By STEPHEN O'KANE, Staff Writer | Published March 31, 2011
Seventeen-year-old Marine Part has found a second home several thousand miles from her family in eastern France.
Coming to Georgia as an exchange student for a year, she has learned about American education, but even more so about American family life.
Stephanie and Joseph Walski, parishioners at Our Lady of Perpetual Help Church in Carrollton, have taken her into their home as one of their own children. This isn’t the first time they have served as a host family, a pattern that began because of their daughter.
“It’s her fault,” joked Joseph Walski as he pointed at one of his three children, Allison. When Allison wanted to travel to Spain through an exchange program a few years ago, the Walskis thought they should serve as a host family first to learn a little about what the experience is like.
“Our first exchange student was a girl from Germany,” said Stephanie. “It really was a lot of fun. So the next year, when Alison went away, we thought, ‘Hey, we should do this again.’”
Inviting a stranger from abroad to live with the family has become an annual tradition. Over the past few years, they have hosted students from Germany, Brazil and now France.
The Walskis were matched with Marine through the ASSE International Student Exchange Program. According to the organization, a student must be exceptional academically and personally before being considered for the program. A series of interviews are required and the host family is involved with the process. Host families provide meals and a room. Students cover their own travel expenses and insurance.
Stephanie said it is important to make the student feel as much a part of the family as possible, whether that is by going out together or letting the student share in helping out around the house.
Marine, who arrived last August, said she felt anxious then because she did not know exactly what to expect. Arriving at the airport and realizing you have left your country and your family behind to live with strangers can be a sobering reality.
“I was very nervous,” Marine said in her charming French accent. She describes herself as shy so it was an especially different experience to join a big family.
It was particularly difficult during the Christmas holidays because she missed being in France, but the Walskis have made her feel comfortable and welcome in their home. It feels like her home now, she said.

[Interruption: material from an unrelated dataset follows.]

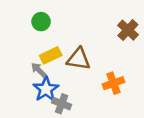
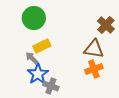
green circle: (41, 22) -> (34, 18), size x1.5
brown triangle: (78, 59) -> (94, 49), moved

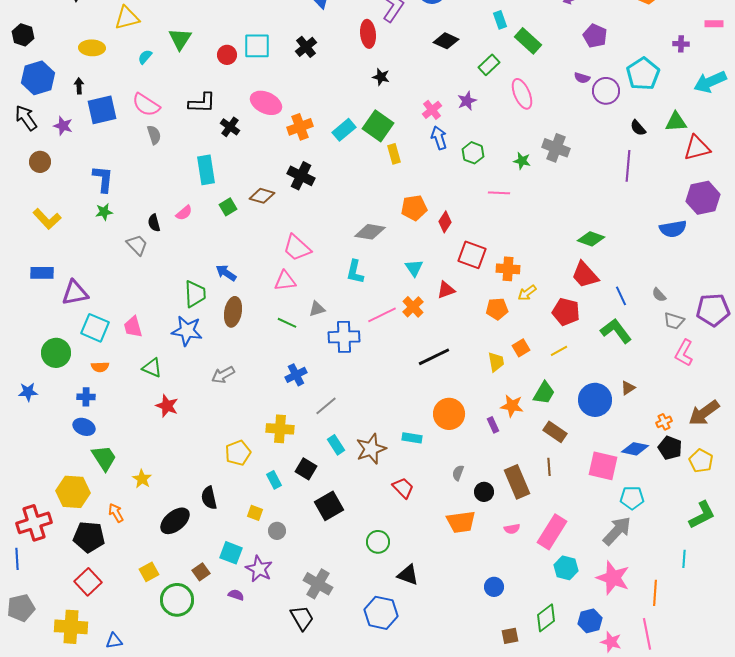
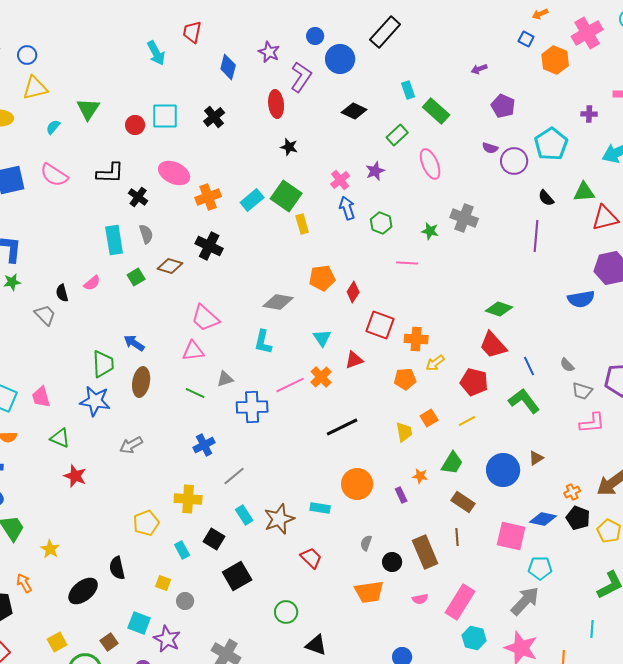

There are some big differences between her experience in France and in the United States, Marine said. She cannot choose her school schedule here as she did at home, the drinking age is much lower in France and there is no curfew for kids her age, she said. But it has been a wonderful experience for her, she said. In addition to seeing many Atlanta highlights, the family has traveled together to New York, Florida, Virginia, Canada and Japan.
“It has been a dream to come here,” said Marine with a smile.
The Walskis have included Marine, who comes from a Catholic family, in their church activities. Attending Mass every week has been a staple of her time with the family. Stephanie said it has been a great opportunity to show a young person how they live their faith.
Marine has also been involved with activities as a member of the junior class in Oak Mountain Academy. She has tried basketball and cheerleading and was excited to find some new interests she never knew she had.
“It is cool to discover these new things,” she said, adding that learning about a new culture in America has been a memorable experience as well.
This month the Walskis are traveling with Marine to France to visit her family a few months before she will return home for good. It will be the first time the two families have met.
This is a bittersweet year for the Walskis as their youngest child, Aaron, will be graduating from Oak Mountain Academy. Since next year they will not have any young children living in their house, this will be their last year serving as a host family.
“It is both a happy and sad time,” said Stephanie.
She said they are blessed to have had Marine as a part of their lives this year and it is a great finale to their hosting tradition.
“It is giving of yourself and living your faith as an example for a young person,” Stephanie said about serving as a host family. “And that’s what we try to do for our own children as well.”